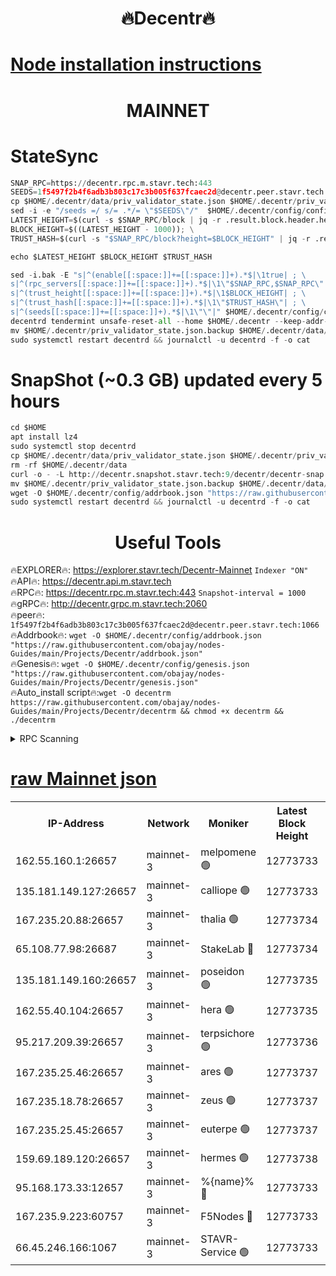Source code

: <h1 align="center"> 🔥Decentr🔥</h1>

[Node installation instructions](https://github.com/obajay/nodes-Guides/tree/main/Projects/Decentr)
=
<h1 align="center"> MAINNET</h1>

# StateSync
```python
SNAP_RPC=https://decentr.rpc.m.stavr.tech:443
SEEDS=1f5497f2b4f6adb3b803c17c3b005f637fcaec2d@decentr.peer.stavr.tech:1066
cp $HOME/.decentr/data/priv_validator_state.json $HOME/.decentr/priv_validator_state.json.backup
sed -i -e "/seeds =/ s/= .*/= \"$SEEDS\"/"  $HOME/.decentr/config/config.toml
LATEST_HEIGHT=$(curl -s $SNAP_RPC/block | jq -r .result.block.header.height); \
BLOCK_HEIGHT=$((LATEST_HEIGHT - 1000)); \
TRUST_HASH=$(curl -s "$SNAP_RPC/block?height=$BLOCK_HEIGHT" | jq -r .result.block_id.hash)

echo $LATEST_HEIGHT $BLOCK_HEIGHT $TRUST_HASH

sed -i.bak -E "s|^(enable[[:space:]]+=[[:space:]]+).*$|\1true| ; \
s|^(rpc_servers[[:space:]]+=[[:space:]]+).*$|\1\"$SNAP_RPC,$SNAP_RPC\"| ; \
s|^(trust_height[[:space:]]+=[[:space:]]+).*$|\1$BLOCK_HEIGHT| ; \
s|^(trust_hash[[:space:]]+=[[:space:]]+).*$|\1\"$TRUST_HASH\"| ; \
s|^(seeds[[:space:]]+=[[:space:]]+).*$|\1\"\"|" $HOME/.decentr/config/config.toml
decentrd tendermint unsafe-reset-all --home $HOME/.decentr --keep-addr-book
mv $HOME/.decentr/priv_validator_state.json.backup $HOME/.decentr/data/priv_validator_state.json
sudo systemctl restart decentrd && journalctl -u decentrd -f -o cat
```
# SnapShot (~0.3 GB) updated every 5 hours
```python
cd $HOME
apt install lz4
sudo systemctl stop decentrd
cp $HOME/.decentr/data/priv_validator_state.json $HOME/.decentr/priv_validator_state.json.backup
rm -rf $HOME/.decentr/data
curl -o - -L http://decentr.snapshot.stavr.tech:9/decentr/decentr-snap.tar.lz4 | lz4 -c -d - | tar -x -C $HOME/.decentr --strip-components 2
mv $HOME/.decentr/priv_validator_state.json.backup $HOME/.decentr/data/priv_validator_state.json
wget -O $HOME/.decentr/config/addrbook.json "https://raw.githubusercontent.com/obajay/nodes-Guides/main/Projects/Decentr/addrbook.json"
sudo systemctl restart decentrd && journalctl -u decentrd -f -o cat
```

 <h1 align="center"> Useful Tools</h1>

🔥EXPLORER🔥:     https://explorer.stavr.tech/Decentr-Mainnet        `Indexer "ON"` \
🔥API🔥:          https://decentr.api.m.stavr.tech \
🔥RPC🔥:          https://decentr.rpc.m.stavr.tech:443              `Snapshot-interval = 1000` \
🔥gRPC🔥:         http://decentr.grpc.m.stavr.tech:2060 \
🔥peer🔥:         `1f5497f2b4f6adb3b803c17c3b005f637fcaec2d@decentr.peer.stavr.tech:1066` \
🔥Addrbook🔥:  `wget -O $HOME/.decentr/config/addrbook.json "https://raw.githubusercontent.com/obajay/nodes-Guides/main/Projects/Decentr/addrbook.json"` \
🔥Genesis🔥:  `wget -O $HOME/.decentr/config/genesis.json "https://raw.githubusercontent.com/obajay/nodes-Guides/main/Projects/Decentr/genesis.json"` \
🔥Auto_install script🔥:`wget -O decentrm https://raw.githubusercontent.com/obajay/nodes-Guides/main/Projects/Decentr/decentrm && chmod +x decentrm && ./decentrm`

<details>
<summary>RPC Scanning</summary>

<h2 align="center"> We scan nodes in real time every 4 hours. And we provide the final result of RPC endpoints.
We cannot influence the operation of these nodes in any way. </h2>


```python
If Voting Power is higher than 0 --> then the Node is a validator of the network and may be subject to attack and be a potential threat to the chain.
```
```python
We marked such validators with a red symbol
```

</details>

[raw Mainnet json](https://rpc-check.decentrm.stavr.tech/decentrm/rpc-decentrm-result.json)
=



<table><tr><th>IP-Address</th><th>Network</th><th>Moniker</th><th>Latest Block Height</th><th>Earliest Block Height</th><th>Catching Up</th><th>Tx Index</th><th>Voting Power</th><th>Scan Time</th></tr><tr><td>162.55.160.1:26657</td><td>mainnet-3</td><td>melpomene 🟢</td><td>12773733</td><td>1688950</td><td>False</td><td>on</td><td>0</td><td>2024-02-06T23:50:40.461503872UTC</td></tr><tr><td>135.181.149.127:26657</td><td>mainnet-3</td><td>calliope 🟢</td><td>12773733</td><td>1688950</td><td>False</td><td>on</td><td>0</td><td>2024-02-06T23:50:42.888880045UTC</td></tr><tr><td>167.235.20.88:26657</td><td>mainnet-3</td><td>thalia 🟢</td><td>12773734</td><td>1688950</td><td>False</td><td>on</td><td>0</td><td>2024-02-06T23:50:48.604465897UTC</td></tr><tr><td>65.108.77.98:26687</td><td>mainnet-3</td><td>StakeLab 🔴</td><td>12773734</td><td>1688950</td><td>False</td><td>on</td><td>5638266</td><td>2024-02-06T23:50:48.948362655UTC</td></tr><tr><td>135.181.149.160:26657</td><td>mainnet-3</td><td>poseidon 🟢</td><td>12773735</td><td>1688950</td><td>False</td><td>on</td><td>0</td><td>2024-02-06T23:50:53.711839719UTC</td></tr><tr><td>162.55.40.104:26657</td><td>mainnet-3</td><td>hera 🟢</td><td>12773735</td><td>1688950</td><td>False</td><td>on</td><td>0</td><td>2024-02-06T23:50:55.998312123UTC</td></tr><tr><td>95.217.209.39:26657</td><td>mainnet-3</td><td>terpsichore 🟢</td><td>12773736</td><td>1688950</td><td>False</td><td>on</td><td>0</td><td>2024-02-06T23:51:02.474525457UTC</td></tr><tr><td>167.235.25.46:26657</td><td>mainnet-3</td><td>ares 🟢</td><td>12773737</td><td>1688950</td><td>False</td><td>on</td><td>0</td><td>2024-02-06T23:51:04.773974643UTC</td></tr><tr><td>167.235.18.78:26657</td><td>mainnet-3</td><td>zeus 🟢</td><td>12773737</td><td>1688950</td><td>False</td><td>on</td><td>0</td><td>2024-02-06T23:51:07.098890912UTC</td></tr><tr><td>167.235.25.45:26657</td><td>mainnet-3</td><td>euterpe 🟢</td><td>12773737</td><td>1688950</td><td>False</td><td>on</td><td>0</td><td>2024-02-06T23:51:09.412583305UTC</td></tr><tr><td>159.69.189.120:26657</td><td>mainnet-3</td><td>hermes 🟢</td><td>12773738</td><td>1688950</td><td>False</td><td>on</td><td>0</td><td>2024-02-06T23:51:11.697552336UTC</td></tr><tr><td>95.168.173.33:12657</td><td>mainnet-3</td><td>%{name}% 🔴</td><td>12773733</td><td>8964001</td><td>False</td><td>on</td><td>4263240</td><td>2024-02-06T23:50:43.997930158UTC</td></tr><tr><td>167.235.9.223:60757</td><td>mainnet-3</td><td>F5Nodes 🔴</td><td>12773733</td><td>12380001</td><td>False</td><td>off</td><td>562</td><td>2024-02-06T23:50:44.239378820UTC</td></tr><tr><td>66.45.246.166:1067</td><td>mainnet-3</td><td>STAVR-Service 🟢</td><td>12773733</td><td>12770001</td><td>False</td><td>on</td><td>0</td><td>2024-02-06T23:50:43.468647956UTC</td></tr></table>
----------------------------------------
**The problem:** Copy the listing above word for word. Do not include the pictures.

**Exercise result:**
Source code

: <h1 align="center"> 🔥Decentr🔥</h1>

[Node installation instructions](https://github.com/obajay/nodes-Guides/tree/main/Projects/Decentr)
=
<h1 align="center"> MAINNET</h1>

# StateSync
```python
SNAP_RPC=https://decentr.rpc.m.stavr.tech:443
SEEDS=1f5497f2b4f6adb3b803c17c3b005f637fcaec2d@decentr.peer.stavr.tech:1066
cp $HOME/.decentr/data/priv_validator_state.json $HOME/.decentr/priv_validator_state.json.backup
sed -i -e "/seeds =/ s/= .*/= \"$SEEDS\"/"  $HOME/.decentr/config/config.toml
LATEST_HEIGHT=$(curl -s $SNAP_RPC/block | jq -r .result.block.header.height); \
BLOCK_HEIGHT=$((LATEST_HEIGHT - 1000)); \
TRUST_HASH=$(curl -s "$SNAP_RPC/block?height=$BLOCK_HEIGHT" | jq -r .result.block_id.hash)

echo $LATEST_HEIGHT $BLOCK_HEIGHT $TRUST_HASH

sed -i.bak -E "s|^(enable[[:space:]]+=[[:space:]]+).*$|\1true| ; \
s|^(rpc_servers[[:space:]]+=[[:space:]]+).*$|\1\"$SNAP_RPC,$SNAP_RPC\"| ; \
s|^(trust_height[[:space:]]+=[[:space:]]+).*$|\1$BLOCK_HEIGHT| ; \
s|^(trust_hash[[:space:]]+=[[:space:]]+).*$|\1\"$TRUST_HASH\"| ; \
s|^(seeds[[:space:]]+=[[:space:]]+).*$|\1\"\"|" $HOME/.decentr/config/config.toml
decentrd tendermint unsafe-reset-all --home $HOME/.decentr --keep-addr-book
mv $HOME/.decentr/priv_validator_state.json.backup $HOME/.decentr/data/priv_validator_state.json
sudo systemctl restart decentrd && journalctl -u decentrd -f -o cat
```
# SnapShot (~0.3 GB) updated every 5 hours
```python
cd $HOME
apt install lz4
sudo systemctl stop decentrd
cp $HOME/.decentr/data/priv_validator_state.json $HOME/.decentr/priv_validator_state.json.backup
rm -rf $HOME/.decentr/data
curl -o - -L http://decentr.snapshot.stavr.tech:9/decentr/decentr-snap.tar.lz4 | lz4 -c -d - | tar -x -C $HOME/.decentr --strip-components 2
mv $HOME/.decentr/priv_validator_state.json.backup $HOME/.decentr/data/priv_validator_state.json
wget -O $HOME/.decentr/config/addrbook.json "https://raw.githubusercontent.com/obajay/nodes-Guides/main/Projects/Decentr/addrbook.json"
sudo systemctl restart decentrd && journalctl -u decentrd -f -o cat
```

 <h1 align="center"> Useful Tools</h1>

🔥EXPLORER🔥:     https://explorer.stavr.tech/Decentr-Mainnet        `Indexer "ON"` \
🔥API🔥:          https://decentr.api.m.stavr.tech \
🔥RPC🔥:          https://decentr.rpc.m.stavr.tech:443              `Snapshot-interval = 1000` \
🔥gRPC🔥:         http://decentr.grpc.m.stavr.tech:2060 \
🔥peer🔥:         `1f5497f2b4f6adb3b803c17c3b005f637fcaec2d@decentr.peer.stavr.tech:1066` \
🔥Addrbook🔥:  `wget -O $HOME/.decentr/config/addrbook.json "https://raw.githubusercontent.com/obajay/nodes-Guides/main/Projects/Decentr/addrbook.json"` \
🔥Genesis🔥:  `wget -O $HOME/.decentr/config/genesis.json "https://raw.githubusercontent.com/obajay/nodes-Guides/main/Projects/Decentr/genesis.json"` \
🔥Auto_install script🔥:`wget -O decentrm https://raw.githubusercontent.com/obajay/nodes-Guides/main/Projects/Decentr/decentrm && chmod +x decentrm && ./decentrm`

<details>
<summary>RPC Scanning</summary>

<h2 align="center"> We scan nodes in real time every 4 hours. And we provide the final result of RPC endpoints.
We cannot influence the operation of these nodes in any way. </h2>


```python
If Voting Power is higher than 0 --> then the Node is a validator of the network and may be subject to attack and be a potential threat to the chain.
```
```python
We marked such validators with a red symbol
```

</details>

[raw Mainnet json](https://rpc-check.decentrm.stavr.tech/decentrm/rpc-decentrm-result.json)
=



<table><tr><th>IP-Address</th><th>Network</th><th>Moniker</th><th>Latest Block Height</th><th>Earliest Block Height</th><th>Catching Up</th><th>Tx Index</th><th>Voting Power</th><th>Scan Time</th></tr><tr><td>162.55.160.1:26657</td><td>mainnet-3</td><td>melpomene 🟢</td><td>12773733</td><td>1688950</td><td>False</td><td>on</td><td>0</td><td>2024-02-06T23:50:40.461503872UTC</td></tr><tr><td>135.181.149.127:26657</td><td>mainnet-3</td><td>calliope 🟢</td><td>12773733</td><td>1688950</td><td>False</td><td>on</td><td>0</td><td>2024-02-06T23:50:42.888880045UTC</td></tr><tr><td>167.235.20.88:26657</td><td>mainnet-3</td><td>thalia 🟢</td><td>12773734</td><td>1688950</td><td>False</td><td>on</td><td>0</td><td>2024-02-06T23:50:48.604465897UTC</td></tr><tr><td>65.108.77.98:26687</td><td>mainnet-3</td><td>StakeLab 🔴</td><td>12773734</td><td>1688950</td><td>False</td><td>on</td><td>5638266</td><td>2024-02-06T23:50:48.948362655UTC</td></tr><tr><td>135.181.149.160:26657</td><td>mainnet-3</td><td>poseidon 🟢</td><td>12773735</td><td>1688950</td><td>False</td><td>on</td><td>0</td><td>2024-02-06T23:50:53.711839719UTC</td></tr><tr><td>162.55.40.104:26657</td><td>mainnet-3</td><td>hera 🟢</td><td>12773735</td><td>1688950</td><td>False</td><td>on</td><td>0</td><td>2024-02-06T23:50:55.998312123UTC</td></tr><tr><td>95.217.209.39:26657</td><td>mainnet-3</td><td>terpsichore 🟢</td><td>12773736</td><td>1688950</td><td>False</td><td>on</td><td>0</td><td>2024-02-06T23:51:02.474525457UTC</td></tr><tr><td>167.235.25.46:26657</td><td>mainnet-3</td><td>ares 🟢</td><td>12773737</td><td>1688950</td><td>False</td><td>on</td><td>0</td><td>2024-02-06T23:51:04.773974643UTC</td></tr><tr><td>167.235.18.78:26657</td><td>mainnet-3</td><td>zeus 🟢</td><td>12773737</td><td>1688950</td><td>False</td><td>on</td><td>0</td><td>2024-02-06T23:51:07.098890912UTC</td></tr><tr><td>167.235.25.45:26657</td><td>mainnet-3</td><td>euterpe 🟢</td><td>12773737</td><td>1688950</td><td>False</td><td>on</td><td>0</td><td>2024-02-06T23:51:09.412583305UTC</td></tr><tr><td>159.69.189.120:26657</td><td>mainnet-3</td><td>hermes 🟢</td><td>12773738</td><td>1688950</td><td>False</td><td>on</td><td>0</td><td>2024-02-06T23:51:11.697552336UTC</td></tr><tr><td>95.168.173.33:12657</td><td>mainnet-3</td><td>%{name}% 🔴</td><td>12773733</td><td>8964001</td><td>False</td><td>on</td><td>4263240</td><td>2024-02-06T23:50:43.997930158UTC</td></tr><tr><td>167.235.9.223:60757</td><td>mainnet-3</td><td>F5Nodes 🔴</td><td>12773733</td><td>12380001</td><td>False</td><td>off</td><td>562</td><td>2024-02-06T23:50:44.239378820UTC</td></tr><tr><td>66.45.246.166:1067</td><td>mainnet-3</td><td>STAVR-Service 🟢</td><td>12773733</td><td>12770001</td><td>False</td><td>on</td><td>0</td><td>2024-02-06T23:50:43.468647956UTC</td></tr></table>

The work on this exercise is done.